Jeder Schuss ein Lusthaus
Von Claudia Aigner
Die Kreise rund um das Lusthaus im Prater könnten einem ja
wirklich verdächtig vorkommen, besonders weil das Ganze aus der Luft wie
eine Zielscheibe aussieht. (Für Bombenwerfer?) Aber keine Sorge: Das
Lusthaus soll in nächster Zeit nicht "ausgeschaltet" werden. Es handelt
sich auch nicht um eine neue Tourismusidee: "Sehenswürdigkeiten-Safari."
(Wer vom Helikopter aus genau das Lusthaus trifft, hat gewonnen; wer nur
den Autobus im Kreisverkehr rundherum erwischt, bekommt weniger Punkte.)
Die Ringe sollen einfach nur den Platz um das Lusthaus optisch verbessern.

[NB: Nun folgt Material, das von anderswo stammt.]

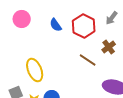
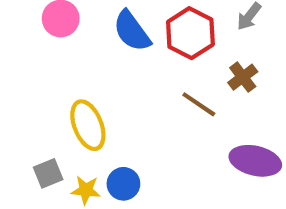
blue semicircle: (56, 25) -> (132, 31), size x1.5

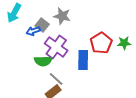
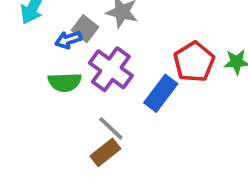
blue rectangle: (83, 60) -> (161, 93), turned 36
green semicircle: (43, 61) -> (65, 82), moved

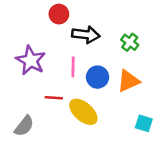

(Wer jetzt denkt: Das mag ja vorerst sein, aber wehret den Anfängen, der
ist zweifellos ein gebranntes Kind Österreichs.) "Rund um" nennt sich
die Schau in der Galerie Insam (Köllnerhofgasse 6), wo es noch bis Mitte
September um die Gestaltung urbaner Plätze geht. Und Gerold Tagwerker
schlägt eben vor, das Lusthaus mit zwei Ringen einzukreisen, die vom
benachbarten Lusthauswasser gespeist werden. Ein sehr rücksichtsvolles,
aber auch sehr konsequentes Projekt und mein absoluter Favorit. Goran
Petercol, der Meister der farbigen Schatten, und Maja Kirchner machen sich
Gedanken über die Beleuchtung der Prater Hauptallee und des
Lusthausplatzes und schaffen es durch den geschickten Einsatz von kaltem
und warmem Licht, also quasi allein dadurch, wie sie dort das Licht
einschalten, die Strukturen der Gegend zu klären. (In der Nacht
jedenfalls.) Als "Zugabe" zu Tagwerkers Projekt wäre das geradezu perfekt.
Rund ist auch Sabine Hörtners Idee (die aber gar nicht mehr zur
Debatte stehen soll) zum Sparkassaplatz in Wien 15. Wenn es nach ihr geht,
reagiert der Kreisverkehr auf das Verkehrsaufkommen: In der Mitte soll ein
laufendes Lichtband seine Runden drehen und grün sein, wenn die
Verkehrsteilnehmer-Frequenz durchschnittlich ist, und rot, wenn sie
überdurchschnittlich ist. Freilich könnte das die Autofahrer überfordern,
weil bei der Führerscheinprüfung nicht vorgekommen ist, wie man zwischen
Verkehrsregeln (konkret: Ampeln) und künstlerischer Freiheit (die in den
Ampelfarben daherkommt) unterscheidet. Obwohl ein langsames Lichtband ja
ansteckend und folglich wirksamer als ein
Geschwindigkeitsbeschränkungs-Schild sein könnte. Die Zone vor der
wahrscheinlich kulturellsten Baustelle Wiens (dem Museumsquartier) harrt
ebenfalls ihrer Gestaltung. Beim Anblick dieser zwei Wiesenrestln kann man
es Hundebesitzern fast nicht verübeln, dass sie sie mitunter als Hundeklo
missverstehen (rechts die Damen, links die Rüden?). Man möchte sagen: Die
Grasstücke warten wie Dornröschen auf den Kuss des Märchenprinzen. Der ja
ausnahmsweise Susanne Lorenz heißen kann, die den einen Teil am liebsten
in eine erholsame grüne "Lange Landschaft" ummodeln würde und den zweiten
Teil in eine rote "Kunstspielfläche" für Ausstellungen und Werbeplakate.
Natürlich hätte der rote Kunststoffbelag (wie auf Sportplätzen) den Tod
von Tausenden Grashalmen zur Folge. Dieser kleine botanische "Massenmord"
hätte allerdings den Vorteil, dass man sich die Schuhe nicht mehr dreckig
machen kann und der Bodenbelag ist auch noch wasserlackenabweisend,
nämlich wasserdurchlässig. Insgeheim ist das Projekt auch noch
konzeptionell: Natur (grün) vs. Kultur (rot). Weniger riskant ist die
3 m ober- und 3 m unterirdische Glaspassage von Peter Sandbichler und Maja
Kirchner. In Kombination mit der projektierten abwechslungsreichen
Parklandschaft hat dieser Vorschlag einiges für sich. Ich bin gespannt,
wofür und ob sich die Jury überhaupt entscheidet.